The equation we have to deal with here (that's at least what I understand) is one that brings certain voltage values together. For a given vx, we now need to determine vo. Doing this via Newton-Raphson means: vx is assumed to be given (read: constant), vo is the variable the root function f depends on. By using this substitution vo = vx + x, we make xthe new variable for f - vx will continue to be just a given value!

So, for my understanding, applying Newton-Raphson is just doing
x_{n+1} = x_n - f(x_n) / f'(x_n)
until x_n makes fsmall enough.

Since fand f'can be calculated without any dxas explicit term, I also do stick to my thinking that the whole thing can be done without the need to actually add any differential terms to the calculation, e.g.
f(x_n) = a*(b - v*x_n)^2 - c - (b - (vx + x_n))^2 = gives a value, say f_n

f'(x_n) = 2*(b - vx - x_n) = gives a value, say f'_n

x_{n+1} = x_n - (f_n / f'_n) = new value for x

Ok, a lot of text, somehow the same I already wrote in my first post - but this looks pretty correct for me this way.

[Leandro Nini]

Ok, I understand your point now.
The Newton step is x = x - f(x) / f'(x) where f'(x) = df/dx, while in the code it does x = x - f/df which is not theoretically correct.
However trying to implement the suggested change produces no sound :/

[Leandro Nini]

Just for the record, I've finally been able to make sense of this.

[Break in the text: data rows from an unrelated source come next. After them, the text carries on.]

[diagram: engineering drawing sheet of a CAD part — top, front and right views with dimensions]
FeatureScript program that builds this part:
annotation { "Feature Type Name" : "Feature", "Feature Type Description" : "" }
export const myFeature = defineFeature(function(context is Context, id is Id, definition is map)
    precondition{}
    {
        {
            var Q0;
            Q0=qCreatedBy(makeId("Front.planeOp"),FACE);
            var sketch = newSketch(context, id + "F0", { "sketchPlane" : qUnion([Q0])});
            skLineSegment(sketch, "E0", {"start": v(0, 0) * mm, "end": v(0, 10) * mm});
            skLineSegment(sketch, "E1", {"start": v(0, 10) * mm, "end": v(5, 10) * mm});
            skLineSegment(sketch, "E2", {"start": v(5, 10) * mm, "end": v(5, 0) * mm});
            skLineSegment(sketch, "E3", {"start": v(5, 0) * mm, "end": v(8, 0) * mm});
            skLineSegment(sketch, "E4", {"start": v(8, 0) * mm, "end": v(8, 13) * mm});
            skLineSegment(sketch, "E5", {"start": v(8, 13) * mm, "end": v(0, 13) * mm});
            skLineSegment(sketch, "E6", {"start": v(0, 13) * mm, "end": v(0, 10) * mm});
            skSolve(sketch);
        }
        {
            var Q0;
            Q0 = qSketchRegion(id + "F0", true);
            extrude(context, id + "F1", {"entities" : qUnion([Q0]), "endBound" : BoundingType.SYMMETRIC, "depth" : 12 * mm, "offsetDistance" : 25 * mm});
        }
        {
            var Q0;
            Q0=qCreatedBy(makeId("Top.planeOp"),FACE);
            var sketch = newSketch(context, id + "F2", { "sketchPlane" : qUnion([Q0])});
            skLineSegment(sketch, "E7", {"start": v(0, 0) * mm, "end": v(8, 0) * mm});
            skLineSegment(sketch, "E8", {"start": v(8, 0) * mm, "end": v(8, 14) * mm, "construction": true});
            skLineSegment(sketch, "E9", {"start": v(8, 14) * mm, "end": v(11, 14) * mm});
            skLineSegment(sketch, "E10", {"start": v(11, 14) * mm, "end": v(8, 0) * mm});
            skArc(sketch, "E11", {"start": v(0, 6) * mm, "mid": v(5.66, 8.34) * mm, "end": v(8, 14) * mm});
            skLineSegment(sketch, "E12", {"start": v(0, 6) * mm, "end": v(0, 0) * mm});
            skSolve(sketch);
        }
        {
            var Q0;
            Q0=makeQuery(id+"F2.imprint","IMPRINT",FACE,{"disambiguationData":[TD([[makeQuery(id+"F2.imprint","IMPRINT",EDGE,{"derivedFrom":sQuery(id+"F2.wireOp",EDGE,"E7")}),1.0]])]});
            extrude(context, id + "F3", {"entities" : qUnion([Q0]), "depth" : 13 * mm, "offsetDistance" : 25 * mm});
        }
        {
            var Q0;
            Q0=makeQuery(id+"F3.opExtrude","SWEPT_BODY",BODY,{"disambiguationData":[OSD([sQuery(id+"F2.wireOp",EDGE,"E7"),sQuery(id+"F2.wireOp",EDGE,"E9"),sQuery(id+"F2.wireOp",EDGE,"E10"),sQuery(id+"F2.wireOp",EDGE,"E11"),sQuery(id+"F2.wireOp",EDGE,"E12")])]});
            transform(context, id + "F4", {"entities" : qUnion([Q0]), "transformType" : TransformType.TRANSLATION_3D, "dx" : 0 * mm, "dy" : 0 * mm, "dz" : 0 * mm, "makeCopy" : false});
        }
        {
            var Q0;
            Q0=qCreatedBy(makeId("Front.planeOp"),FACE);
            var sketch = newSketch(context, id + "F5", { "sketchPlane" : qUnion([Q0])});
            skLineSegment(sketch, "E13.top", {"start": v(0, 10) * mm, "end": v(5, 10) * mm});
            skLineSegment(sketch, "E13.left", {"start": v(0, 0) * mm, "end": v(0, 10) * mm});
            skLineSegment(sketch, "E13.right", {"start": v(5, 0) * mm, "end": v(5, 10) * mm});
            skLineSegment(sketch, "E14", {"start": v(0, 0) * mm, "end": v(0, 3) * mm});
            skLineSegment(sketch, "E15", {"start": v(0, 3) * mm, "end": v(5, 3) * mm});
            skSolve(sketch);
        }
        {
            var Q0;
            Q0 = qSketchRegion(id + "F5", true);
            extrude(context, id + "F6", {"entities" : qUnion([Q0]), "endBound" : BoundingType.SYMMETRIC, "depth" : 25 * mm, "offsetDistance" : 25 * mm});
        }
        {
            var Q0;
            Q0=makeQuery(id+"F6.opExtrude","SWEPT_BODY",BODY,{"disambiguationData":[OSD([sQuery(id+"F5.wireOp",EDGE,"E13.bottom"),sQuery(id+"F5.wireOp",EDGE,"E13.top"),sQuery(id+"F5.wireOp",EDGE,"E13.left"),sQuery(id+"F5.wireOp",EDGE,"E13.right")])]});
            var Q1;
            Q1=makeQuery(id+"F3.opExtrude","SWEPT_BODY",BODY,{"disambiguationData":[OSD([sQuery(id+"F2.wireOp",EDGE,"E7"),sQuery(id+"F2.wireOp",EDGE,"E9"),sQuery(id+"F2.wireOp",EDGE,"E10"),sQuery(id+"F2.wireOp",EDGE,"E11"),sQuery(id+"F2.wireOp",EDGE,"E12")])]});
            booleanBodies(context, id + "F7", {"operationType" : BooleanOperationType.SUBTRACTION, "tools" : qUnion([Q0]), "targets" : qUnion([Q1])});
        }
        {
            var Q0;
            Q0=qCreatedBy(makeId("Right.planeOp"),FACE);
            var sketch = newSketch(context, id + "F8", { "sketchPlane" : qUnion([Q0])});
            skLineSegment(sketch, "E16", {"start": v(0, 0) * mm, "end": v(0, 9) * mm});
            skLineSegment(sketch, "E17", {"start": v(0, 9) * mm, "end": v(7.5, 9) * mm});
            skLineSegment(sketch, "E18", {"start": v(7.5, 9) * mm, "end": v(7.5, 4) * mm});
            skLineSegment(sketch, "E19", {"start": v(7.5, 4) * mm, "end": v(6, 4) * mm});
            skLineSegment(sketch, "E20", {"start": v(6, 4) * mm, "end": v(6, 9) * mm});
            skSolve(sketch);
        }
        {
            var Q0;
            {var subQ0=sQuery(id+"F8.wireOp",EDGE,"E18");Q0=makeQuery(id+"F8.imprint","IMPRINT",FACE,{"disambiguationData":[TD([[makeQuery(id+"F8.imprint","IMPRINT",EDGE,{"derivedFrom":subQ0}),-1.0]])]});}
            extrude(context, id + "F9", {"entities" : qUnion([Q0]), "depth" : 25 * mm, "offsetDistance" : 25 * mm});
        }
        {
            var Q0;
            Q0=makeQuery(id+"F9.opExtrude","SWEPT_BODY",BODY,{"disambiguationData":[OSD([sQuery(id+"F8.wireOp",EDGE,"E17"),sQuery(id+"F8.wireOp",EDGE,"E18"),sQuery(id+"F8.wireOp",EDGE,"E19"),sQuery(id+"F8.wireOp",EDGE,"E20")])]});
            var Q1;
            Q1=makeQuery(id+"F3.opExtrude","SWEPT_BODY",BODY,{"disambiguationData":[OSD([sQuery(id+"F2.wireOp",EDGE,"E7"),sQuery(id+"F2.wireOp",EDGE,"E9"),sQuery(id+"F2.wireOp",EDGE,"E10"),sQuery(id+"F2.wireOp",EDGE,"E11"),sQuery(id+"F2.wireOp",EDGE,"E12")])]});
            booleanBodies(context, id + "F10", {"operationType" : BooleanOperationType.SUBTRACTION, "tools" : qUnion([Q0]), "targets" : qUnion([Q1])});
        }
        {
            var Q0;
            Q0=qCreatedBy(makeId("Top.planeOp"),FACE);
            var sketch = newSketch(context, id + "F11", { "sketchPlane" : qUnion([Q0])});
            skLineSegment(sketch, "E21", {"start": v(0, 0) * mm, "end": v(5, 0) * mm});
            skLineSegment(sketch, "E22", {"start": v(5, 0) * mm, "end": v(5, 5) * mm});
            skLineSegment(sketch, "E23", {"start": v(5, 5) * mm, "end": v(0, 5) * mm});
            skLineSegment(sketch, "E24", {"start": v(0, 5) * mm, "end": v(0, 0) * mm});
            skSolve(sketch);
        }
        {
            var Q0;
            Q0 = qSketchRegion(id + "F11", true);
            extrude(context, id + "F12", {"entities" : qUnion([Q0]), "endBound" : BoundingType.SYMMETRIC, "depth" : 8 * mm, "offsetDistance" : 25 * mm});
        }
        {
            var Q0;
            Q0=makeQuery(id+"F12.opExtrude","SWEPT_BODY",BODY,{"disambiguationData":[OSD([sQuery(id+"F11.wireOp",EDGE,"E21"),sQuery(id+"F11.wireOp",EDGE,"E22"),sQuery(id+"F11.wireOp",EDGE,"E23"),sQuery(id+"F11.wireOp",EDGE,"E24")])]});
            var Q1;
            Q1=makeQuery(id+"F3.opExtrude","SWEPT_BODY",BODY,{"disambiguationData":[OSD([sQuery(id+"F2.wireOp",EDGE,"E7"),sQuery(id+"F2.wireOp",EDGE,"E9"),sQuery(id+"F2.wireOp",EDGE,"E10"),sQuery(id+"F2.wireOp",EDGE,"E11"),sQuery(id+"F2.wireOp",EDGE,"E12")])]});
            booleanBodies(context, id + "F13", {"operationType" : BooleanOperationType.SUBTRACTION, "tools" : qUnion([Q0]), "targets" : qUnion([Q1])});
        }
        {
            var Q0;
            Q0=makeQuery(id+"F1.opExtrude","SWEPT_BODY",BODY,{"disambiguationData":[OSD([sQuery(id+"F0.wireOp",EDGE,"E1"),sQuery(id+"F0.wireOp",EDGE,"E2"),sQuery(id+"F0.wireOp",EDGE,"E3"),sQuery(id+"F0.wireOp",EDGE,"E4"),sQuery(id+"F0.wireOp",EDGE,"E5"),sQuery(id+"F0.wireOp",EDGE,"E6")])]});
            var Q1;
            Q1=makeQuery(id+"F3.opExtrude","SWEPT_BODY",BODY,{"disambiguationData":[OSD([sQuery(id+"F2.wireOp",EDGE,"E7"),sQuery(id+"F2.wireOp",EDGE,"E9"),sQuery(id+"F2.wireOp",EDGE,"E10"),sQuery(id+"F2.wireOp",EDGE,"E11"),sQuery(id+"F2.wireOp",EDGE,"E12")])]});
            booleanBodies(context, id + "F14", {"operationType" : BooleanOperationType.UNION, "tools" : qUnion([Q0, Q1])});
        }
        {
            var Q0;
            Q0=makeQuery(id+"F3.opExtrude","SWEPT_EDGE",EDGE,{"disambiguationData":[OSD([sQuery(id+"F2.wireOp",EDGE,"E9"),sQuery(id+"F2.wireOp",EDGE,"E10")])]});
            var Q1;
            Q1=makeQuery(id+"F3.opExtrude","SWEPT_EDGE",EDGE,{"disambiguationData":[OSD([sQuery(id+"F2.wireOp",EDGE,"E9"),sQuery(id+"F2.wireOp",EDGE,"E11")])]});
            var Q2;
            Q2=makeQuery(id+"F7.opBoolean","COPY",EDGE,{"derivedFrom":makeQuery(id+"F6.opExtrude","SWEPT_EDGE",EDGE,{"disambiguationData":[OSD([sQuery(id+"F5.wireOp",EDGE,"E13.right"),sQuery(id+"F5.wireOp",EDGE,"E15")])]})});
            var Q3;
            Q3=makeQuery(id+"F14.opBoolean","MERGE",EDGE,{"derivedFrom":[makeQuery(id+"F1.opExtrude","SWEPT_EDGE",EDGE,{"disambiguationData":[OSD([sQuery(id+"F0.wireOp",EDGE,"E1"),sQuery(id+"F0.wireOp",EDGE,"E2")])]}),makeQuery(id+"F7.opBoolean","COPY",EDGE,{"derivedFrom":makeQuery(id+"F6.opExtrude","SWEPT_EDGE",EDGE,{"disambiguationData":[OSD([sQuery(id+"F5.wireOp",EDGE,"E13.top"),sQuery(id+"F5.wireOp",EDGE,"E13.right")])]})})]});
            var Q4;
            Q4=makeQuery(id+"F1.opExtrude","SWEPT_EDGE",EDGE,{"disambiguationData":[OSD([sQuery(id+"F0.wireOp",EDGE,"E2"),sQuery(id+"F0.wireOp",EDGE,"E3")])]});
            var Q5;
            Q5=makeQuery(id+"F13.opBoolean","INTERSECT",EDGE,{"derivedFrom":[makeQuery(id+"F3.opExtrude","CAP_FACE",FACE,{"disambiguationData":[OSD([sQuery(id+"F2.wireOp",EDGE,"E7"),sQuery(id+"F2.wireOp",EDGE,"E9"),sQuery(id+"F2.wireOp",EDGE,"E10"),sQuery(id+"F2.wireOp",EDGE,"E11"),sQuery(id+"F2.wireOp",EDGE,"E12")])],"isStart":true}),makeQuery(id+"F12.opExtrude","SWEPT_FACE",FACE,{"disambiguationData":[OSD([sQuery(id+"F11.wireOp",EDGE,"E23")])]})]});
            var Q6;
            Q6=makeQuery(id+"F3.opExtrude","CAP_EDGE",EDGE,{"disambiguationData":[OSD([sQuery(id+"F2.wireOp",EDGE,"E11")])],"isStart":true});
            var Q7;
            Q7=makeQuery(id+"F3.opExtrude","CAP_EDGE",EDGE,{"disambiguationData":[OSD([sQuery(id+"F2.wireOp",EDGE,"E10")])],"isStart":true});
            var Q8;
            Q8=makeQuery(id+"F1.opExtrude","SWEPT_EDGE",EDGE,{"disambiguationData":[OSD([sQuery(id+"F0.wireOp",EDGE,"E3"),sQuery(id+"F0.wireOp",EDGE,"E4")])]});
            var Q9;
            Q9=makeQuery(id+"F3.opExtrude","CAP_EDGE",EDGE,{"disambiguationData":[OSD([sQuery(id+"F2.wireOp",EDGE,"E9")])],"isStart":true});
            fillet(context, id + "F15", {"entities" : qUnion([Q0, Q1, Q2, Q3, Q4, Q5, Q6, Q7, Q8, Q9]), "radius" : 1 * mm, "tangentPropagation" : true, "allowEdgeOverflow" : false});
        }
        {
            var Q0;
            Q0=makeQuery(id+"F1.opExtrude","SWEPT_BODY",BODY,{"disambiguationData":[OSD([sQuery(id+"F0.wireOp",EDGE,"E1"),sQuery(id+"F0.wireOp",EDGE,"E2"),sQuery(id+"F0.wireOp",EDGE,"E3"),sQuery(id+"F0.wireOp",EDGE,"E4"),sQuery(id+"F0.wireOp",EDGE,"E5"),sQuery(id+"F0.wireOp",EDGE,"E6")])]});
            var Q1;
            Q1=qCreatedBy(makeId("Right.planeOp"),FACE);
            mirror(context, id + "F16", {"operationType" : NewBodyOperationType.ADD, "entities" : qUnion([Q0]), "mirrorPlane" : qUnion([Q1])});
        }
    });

We have the root function of the variable vx:
f(vx) = (n + 1)*(Vddt - vx)^2 - n*(Vddt - vi)^2 - (Vddt - (vx + x))^2
where
vx + x = vo
We can expand the function to:

f(vx) = a*(b - vx)^2 - c - (b - (vx + x))^2
      = a*(b^2 + vx^2 - 2*b*vx) - c - (b^2 + (vx + x)^2 - 2*b*(vx + x))
      = a*b^2 + a*vx^2 - 2*a*b*vx - c - b^2 - (vx + x)^2 + 2*b*(vx + x)
      = a*b^2 + a*vx^2 - 2*a*b*vx - c - b^2 - vx^2 - x^2 - 2*x*vx + 2*b*vx + 2*b*x

Then we calculate and expand the derivative:

f'(vx) = 2*a*vx - 2*a*b  - 2*vx - 2*x + 2*b
       = 2*(a*vx - a*b - vx - x + b)
       = 2*(a*(vx - b) + b - (vx + x))
       = 2*(b - (vx + x) - a*(b - vx))

Then, given f'(x) = df/dx, we have the resulting

df = 2*((b - (vx + x)) - a*(b - vx))*dvx

so the patch is ok even from a theoretical point of view.

[gpz]

So can we close this ticket? Was everything applied and all is fine? I am getting confused again just be scrolling over the posts here :)

Perhaps the above should be added in comments at a strategic place in the code? :)

[Leandro Nini]

Yes, the original problem is fixed, I'll post a patch for the comments in the upcoming days.

[gpz]

cool, please post on the patches tracker - i am closing this ticket

[bozz64]

The patch also fixes the issue with tune: /MUSICIANS/P/Psych858o/90_Seconds.sid

[bozz64]

However, the patch introduces a new problem with playing samples on a 8580 when no voices are played, see issue:

https://sourceforge.net/p/vice-emu/bugs/1696/#4523

[Leandro Nini]

Hmm, it looks more like a rounding issue.
@encore64 @bozz64 can you please try the attached (ugly) patch and see if the problems are gone?

[bozz64]

The digi tune is now played correctly with this patch but this tune plays really weird now:

/MUSICIANS/P/Psych858o/90_Seconds.sid

[Leandro Nini]

What do you mean by weird? It sounds good to me.

[bozz64]

I applied the patch again and now it sounds good. Perhaps I made a mistake in applying the patch. I tested the digi tune again. All is good now. I will keep testing the coming days.

[Leandro Nini]

Sorry, I think I got the scaling wrong in the above patch, will send and update later.